What is meant by the 95% confidence interval of the mean ?


That 95% of my sample is OK to do more tests.

That I am 95% confident that the confidence interval will contain the parameter being estimated.

That 5% of my sample is not OK.

That I am 95% sure that the population mean is 95

95% confident

The correct answer is: That I am 95% confident that the confidence interval will contain the parameter being estimated.

The 95% confidence interval of the mean refers to a range of values within which we estimate that the true population mean lies with 95% confidence. This means that if we were to repeat the sampling procedure multiple times and construct 95% confidence intervals, approximately 95% of these intervals would contain the true population mean. It does not mean that 95% of the sample is OK for further tests, nor does it mean that we are 95% sure that the population mean is 95.

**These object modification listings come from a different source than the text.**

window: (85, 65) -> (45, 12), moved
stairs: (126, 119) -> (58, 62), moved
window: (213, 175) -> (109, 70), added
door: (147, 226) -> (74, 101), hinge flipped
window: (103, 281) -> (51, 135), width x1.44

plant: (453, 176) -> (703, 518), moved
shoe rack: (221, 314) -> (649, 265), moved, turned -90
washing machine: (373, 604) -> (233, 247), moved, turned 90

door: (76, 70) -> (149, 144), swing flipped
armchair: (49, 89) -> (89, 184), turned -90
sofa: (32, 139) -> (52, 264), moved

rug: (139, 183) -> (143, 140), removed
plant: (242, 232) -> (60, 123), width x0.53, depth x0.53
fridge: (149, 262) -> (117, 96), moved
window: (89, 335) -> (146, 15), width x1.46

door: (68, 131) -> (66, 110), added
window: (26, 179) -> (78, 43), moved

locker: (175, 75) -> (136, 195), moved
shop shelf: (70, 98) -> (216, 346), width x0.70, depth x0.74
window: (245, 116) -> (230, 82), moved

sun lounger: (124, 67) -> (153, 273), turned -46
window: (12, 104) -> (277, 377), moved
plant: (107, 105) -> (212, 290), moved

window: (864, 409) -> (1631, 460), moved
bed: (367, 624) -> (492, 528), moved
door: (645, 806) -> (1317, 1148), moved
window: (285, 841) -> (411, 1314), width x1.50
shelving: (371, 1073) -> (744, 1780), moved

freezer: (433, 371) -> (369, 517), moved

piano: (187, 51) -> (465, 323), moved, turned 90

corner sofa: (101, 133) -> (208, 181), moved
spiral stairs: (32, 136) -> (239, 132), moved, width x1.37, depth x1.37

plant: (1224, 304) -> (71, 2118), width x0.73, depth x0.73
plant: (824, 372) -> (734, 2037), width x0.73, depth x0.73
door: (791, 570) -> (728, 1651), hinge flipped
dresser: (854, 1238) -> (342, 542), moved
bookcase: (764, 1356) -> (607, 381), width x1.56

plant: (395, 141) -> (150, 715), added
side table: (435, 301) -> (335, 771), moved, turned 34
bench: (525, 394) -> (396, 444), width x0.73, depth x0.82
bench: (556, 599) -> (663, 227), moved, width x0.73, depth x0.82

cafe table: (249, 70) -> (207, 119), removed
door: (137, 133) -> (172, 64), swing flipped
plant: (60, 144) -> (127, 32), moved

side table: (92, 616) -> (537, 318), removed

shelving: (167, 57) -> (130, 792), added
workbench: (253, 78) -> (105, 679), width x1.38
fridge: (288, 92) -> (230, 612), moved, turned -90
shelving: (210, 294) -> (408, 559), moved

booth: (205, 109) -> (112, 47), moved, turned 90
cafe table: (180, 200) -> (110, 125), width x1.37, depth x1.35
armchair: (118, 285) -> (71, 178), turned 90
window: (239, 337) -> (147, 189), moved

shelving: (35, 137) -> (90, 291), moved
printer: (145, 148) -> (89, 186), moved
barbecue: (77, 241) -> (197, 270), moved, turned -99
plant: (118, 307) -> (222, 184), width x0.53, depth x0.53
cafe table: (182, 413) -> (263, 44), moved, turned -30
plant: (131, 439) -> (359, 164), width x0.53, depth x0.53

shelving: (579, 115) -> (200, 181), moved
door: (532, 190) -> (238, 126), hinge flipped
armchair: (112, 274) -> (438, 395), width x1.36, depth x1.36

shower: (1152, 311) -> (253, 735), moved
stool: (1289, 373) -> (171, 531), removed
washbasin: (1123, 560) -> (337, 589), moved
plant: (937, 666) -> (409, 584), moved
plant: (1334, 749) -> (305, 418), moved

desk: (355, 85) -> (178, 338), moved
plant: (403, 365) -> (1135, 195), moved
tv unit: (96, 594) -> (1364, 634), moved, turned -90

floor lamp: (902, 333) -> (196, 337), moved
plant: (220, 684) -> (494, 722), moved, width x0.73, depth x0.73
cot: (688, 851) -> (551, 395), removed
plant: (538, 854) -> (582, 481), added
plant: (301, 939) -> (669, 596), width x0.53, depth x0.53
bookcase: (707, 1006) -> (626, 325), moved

The correct answer is: "That I am 95% confident that the confidence interval will contain the parameter being estimated."

A 95% confidence interval is a range of values within which we are 95% confident that the true population mean lies. It is a statistical measure that allows us to estimate the likely range of values for a population parameter based on a sample.

To calculate the 95% confidence interval of the mean, you would typically follow these steps:

1. Collect a representative sample from the population of interest.
2. Calculate the sample mean (x̄) and sample standard deviation (s) from the sample data.
3. Determine the desired level of confidence (e.g., 95% confidence).
4. Find the critical value associated with the desired level of confidence. This value depends on the sample size and the distribution being used (e.g., t-distribution for small sample sizes or z-distribution for large sample sizes).
5. Calculate the margin of error by multiplying the critical value by the standard error of the mean. The standard error of the mean is equal to the sample standard deviation divided by the square root of the sample size (s/√n).
6. Construct the confidence interval by subtracting the margin of error from the sample mean to get the lower bound and adding the margin of error to the sample mean to get the upper bound.

The resulting interval is the 95% confidence interval of the mean, which means that we can be 95% confident that the population mean falls within that range. It is important to note that this interval estimation does not guarantee that the true population mean falls within the calculated interval, but offers a measure of the uncertainty associated with our estimate.